Re: [RFC PATCH 30/39] KVM: guest_memfd: Handle folio preparation for guest_memfd mmap

linux-mm.kvack.org archive mirror
 help / color / mirror / Atom feed

From: Ackerley Tng <ackerleytng@google.com>
To: Patrick Roy <roypat@amazon.co.uk>
Cc: quic_eberman@quicinc.com, tabba@google.com, jgg@nvidia.com,
	 peterx@redhat.com, david@redhat.com, rientjes@google.com,
	fvdl@google.com,  jthoughton@google.com, seanjc@google.com,
	pbonzini@redhat.com,  zhiquan1.li@intel.com, fan.du@intel.com,
	jun.miao@intel.com,  isaku.yamahata@intel.com,
	muchun.song@linux.dev, mike.kravetz@oracle.com,
	 erdemaktas@google.com, vannapurve@google.com,
	qperret@google.com,  jhubbard@nvidia.com, willy@infradead.org,
	shuah@kernel.org,  brauner@kernel.org, bfoster@redhat.com,
	kent.overstreet@linux.dev,  pvorel@suse.cz, rppt@kernel.org,
	richard.weiyang@gmail.com,  anup@brainfault.org,
	haibo1.xu@intel.com, ajones@ventanamicro.com,
	 vkuznets@redhat.com, maciej.wieczor-retman@intel.com,
	pgonda@google.com,  oliver.upton@linux.dev,
	linux-kernel@vger.kernel.org, linux-mm@kvack.org,
	 kvm@vger.kernel.org, linux-kselftest@vger.kernel.org,
	linux-fsdevel@kvack.org,  jgowans@amazon.com,
	kalyazin@amazon.co.uk, derekmn@amazon.com
Subject: Re: [RFC PATCH 30/39] KVM: guest_memfd: Handle folio preparation for guest_memfd mmap
Date: Tue, 08 Oct 2024 18:07:18 +0000	[thread overview]
Message-ID: <diqz1q0qtqnd.fsf@ackerleytng-ctop.c.googlers.com> (raw)
In-Reply-To: <e8f55fef-1821-408e-88ed-b25200ef66c9@amazon.co.uk> (message from Patrick Roy on Mon, 7 Oct 2024 16:56:42 +0100)

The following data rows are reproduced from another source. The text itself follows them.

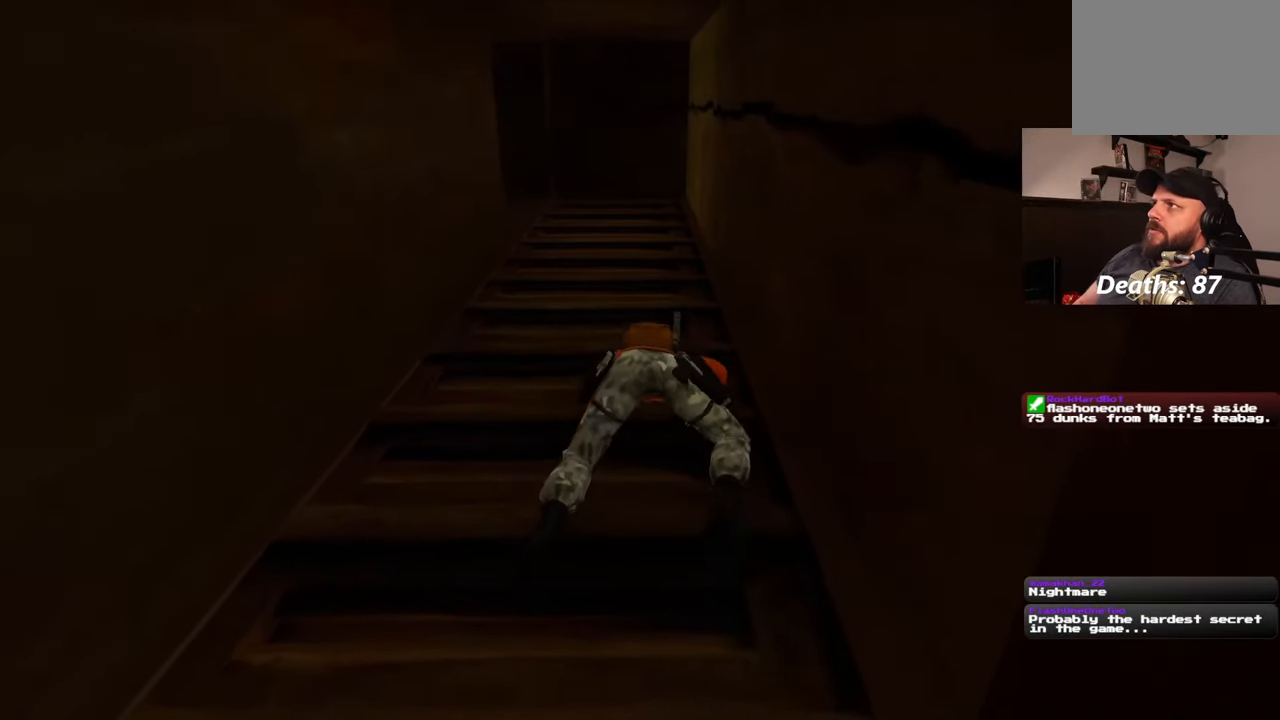
{"buttons": [], "left_stick": "up", "right_stick": "center", "events": []}
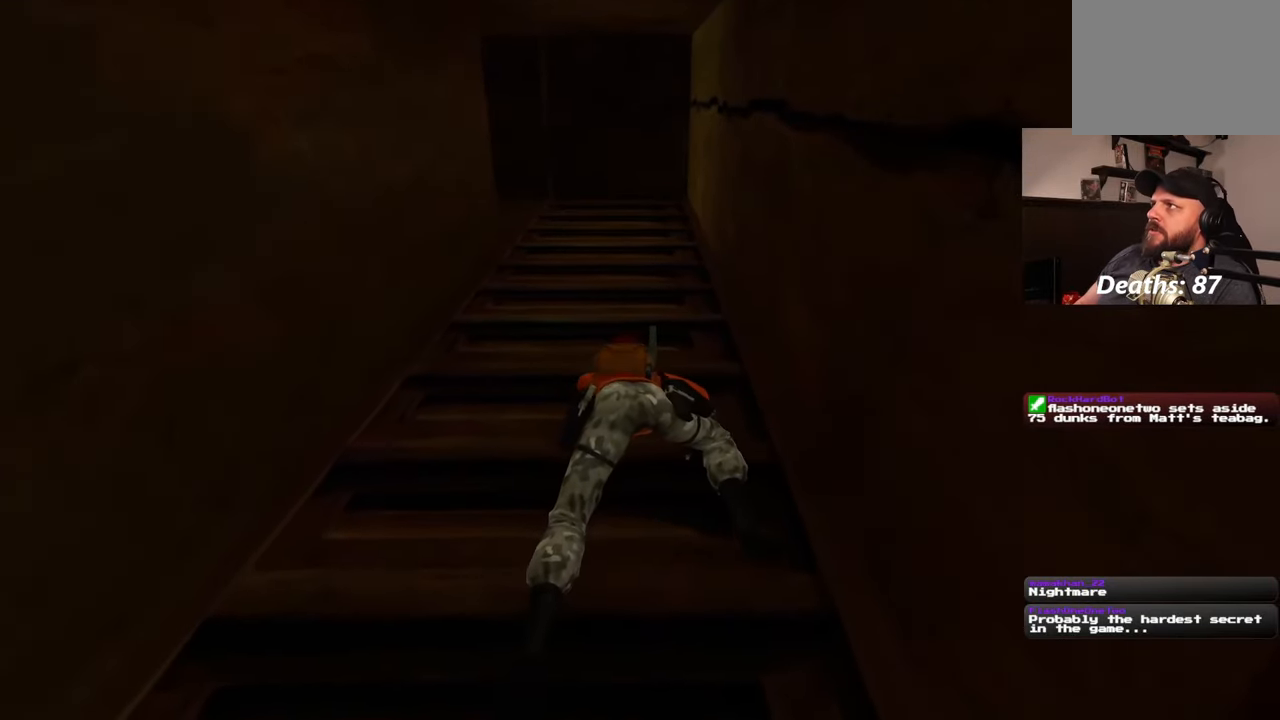
{"buttons": [], "left_stick": "up", "right_stick": "center", "events": []}
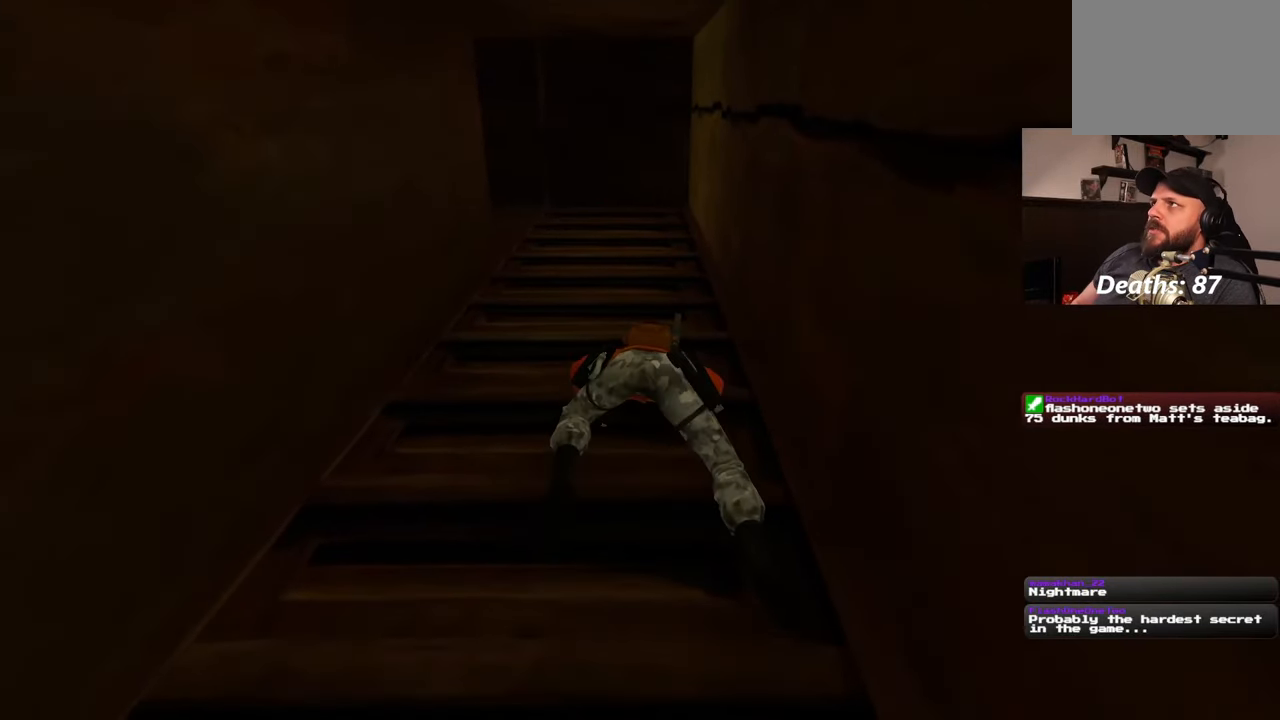
{"buttons": [], "left_stick": "up", "right_stick": "center", "events": []}
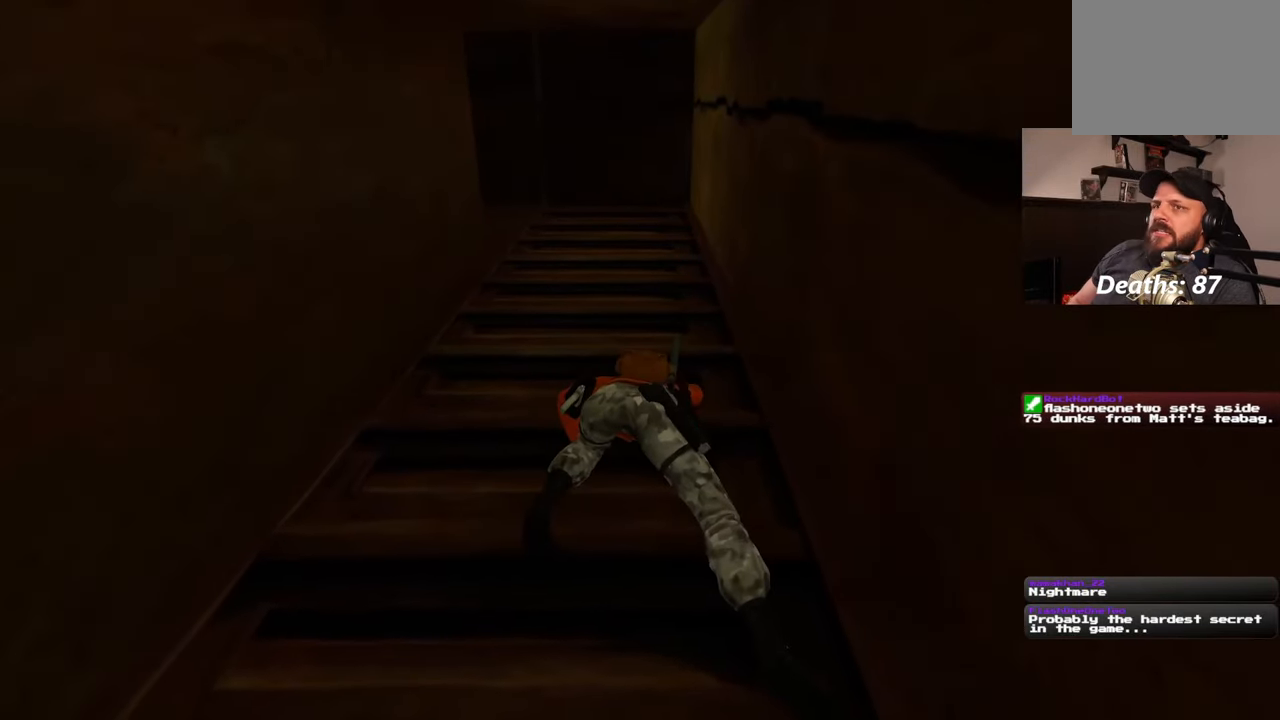
{"buttons": [], "left_stick": "up", "right_stick": "center", "events": []}
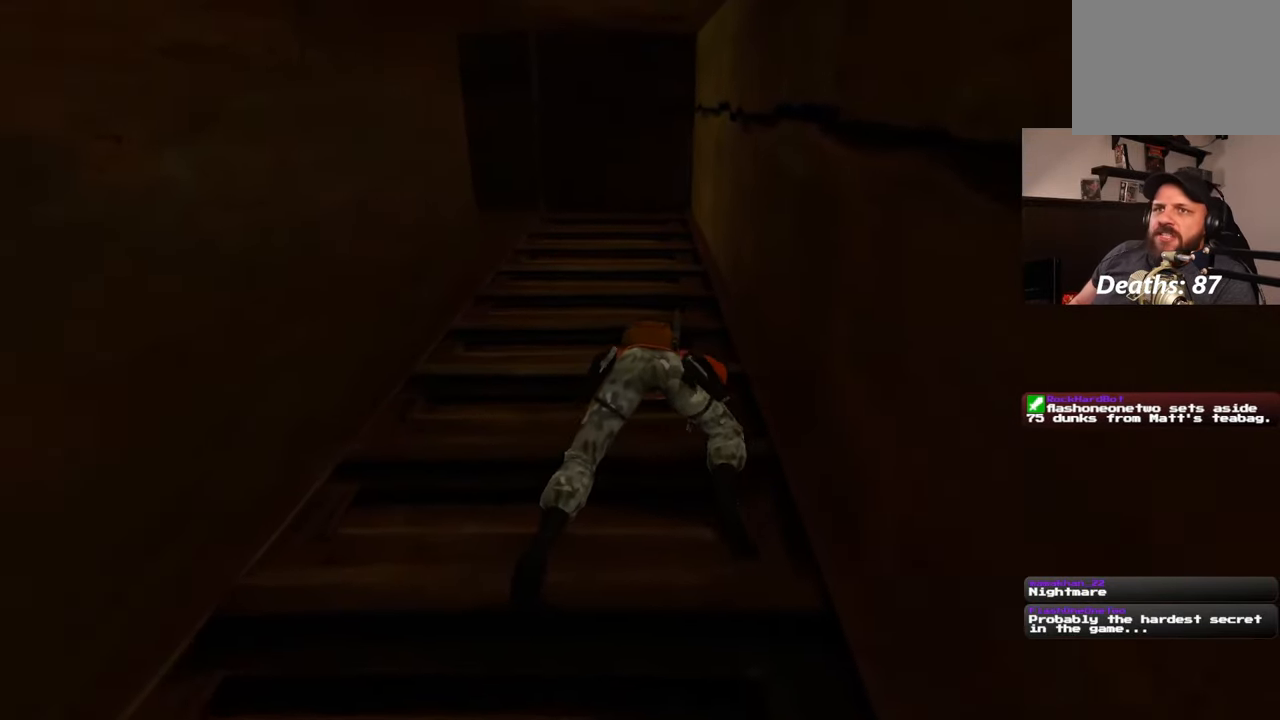
{"buttons": [], "left_stick": "up", "right_stick": "center", "events": []}
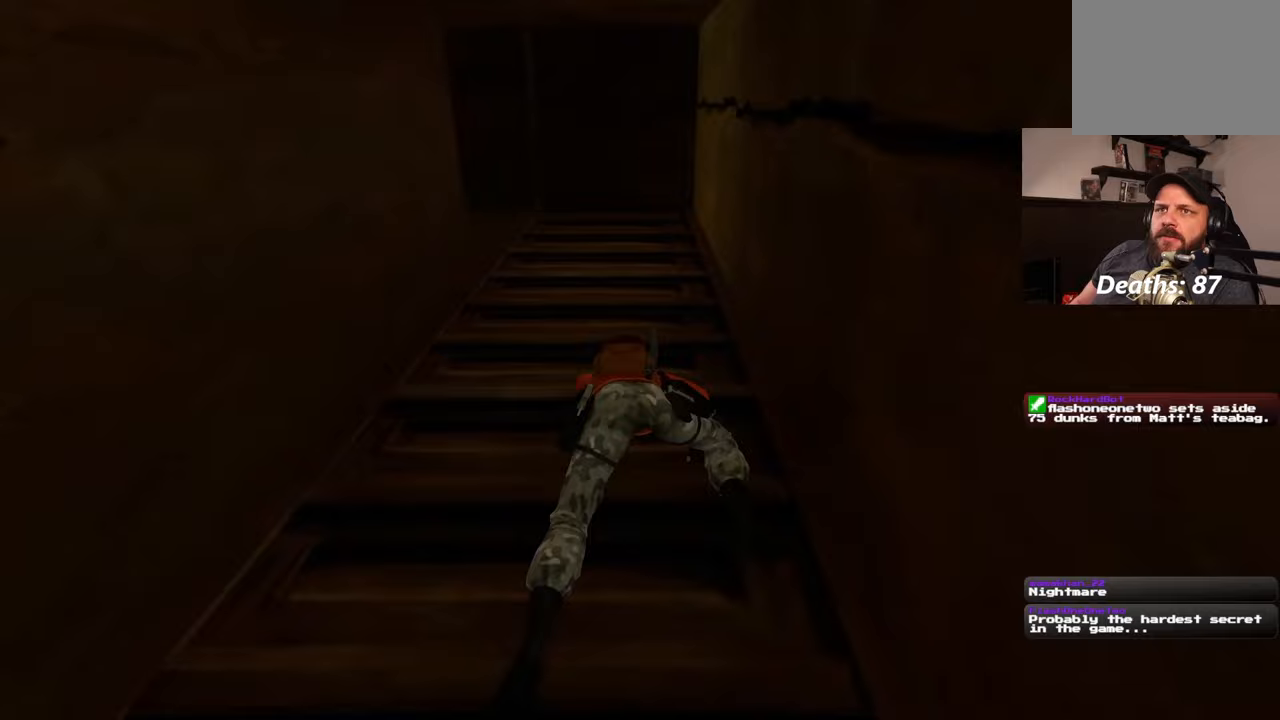
{"buttons": [], "left_stick": "up", "right_stick": "center", "events": []}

Patrick Roy <roypat@amazon.co.uk> writes:

> Hi Ackerley,
>
> On Thu, 2024-10-03 at 22:32 +0100, Ackerley Tng wrote:
>> Elliot Berman <quic_eberman@quicinc.com> writes:
>>
>>> On Tue, Sep 10, 2024 at 11:44:01PM +0000, Ackerley Tng wrote:
>>>> Since guest_memfd now supports mmap(), folios have to be prepared
>>>> before they are faulted into userspace.
>>>>
>>>> When memory attributes are switched between shared and private, the
>>>> up-to-date flags will be cleared.
>>>>
>>>> Use the folio's up-to-date flag to indicate being ready for the guest
>>>> usage and can be used to mark whether the folio is ready for shared OR
>>>> private use.
>>>
>>> Clearing the up-to-date flag also means that the page gets zero'd out
>>> whenever it transitions between shared and private (either direction).
>>> pKVM (Android) hypervisor policy can allow in-place conversion between
>>> shared/private.
>>>
>>> I believe the important thing is that sev_gmem_prepare() needs to be
>>> called prior to giving page to guest. In my series, I had made a
>>> ->prepare_inaccessible() callback where KVM would only do this part.
>>> When transitioning to inaccessible, only that callback would be made,
>>> besides the bookkeeping. The folio zeroing happens once when allocating
>>> the folio if the folio is initially accessible (faultable).
>>>
>>> From x86 CoCo perspective, I think it also makes sense to not zero
>>> the folio when changing faultiblity from private to shared:
>>>  - If guest is sharing some data with host, you've wiped the data and
>>>    guest has to copy again.
>>>  - Or, if SEV/TDX enforces that page is zero'd between transitions,
>>>    Linux has duplicated the work that trusted entity has already done.
>>>
>>> Fuad and I can help add some details for the conversion. Hopefully we
>>> can figure out some of the plan at plumbers this week.
>>
>> Zeroing the page prevents leaking host data (see function docstring for
>> kvm_gmem_prepare_folio() introduced in [1]), so we definitely don't want
>> to introduce a kernel data leak bug here.
>>
>> In-place conversion does require preservation of data, so for
>> conversions, shall we zero depending on VM type?
>>
>> + Gunyah: don't zero since ->prepare_inaccessible() is a no-op
>> + pKVM: don't zero
>> + TDX: don't zero
>> + SEV: AMD Architecture Programmers Manual 7.10.6 says there is no
>>   automatic encryption and implies no zeroing, hence perform zeroing
>> + KVM_X86_SW_PROTECTED_VM: Doesn't have a formal definition so I guess
>>   we could require zeroing on transition?
>
> Maybe for KVM_X86_SW_PROTECTED_VM we could make zero-ing configurable
> via some CREATE_GUEST_MEMFD flag, instead of forcing one specific
> behavior.

Sounds good to me, I can set up a flag in the next revision.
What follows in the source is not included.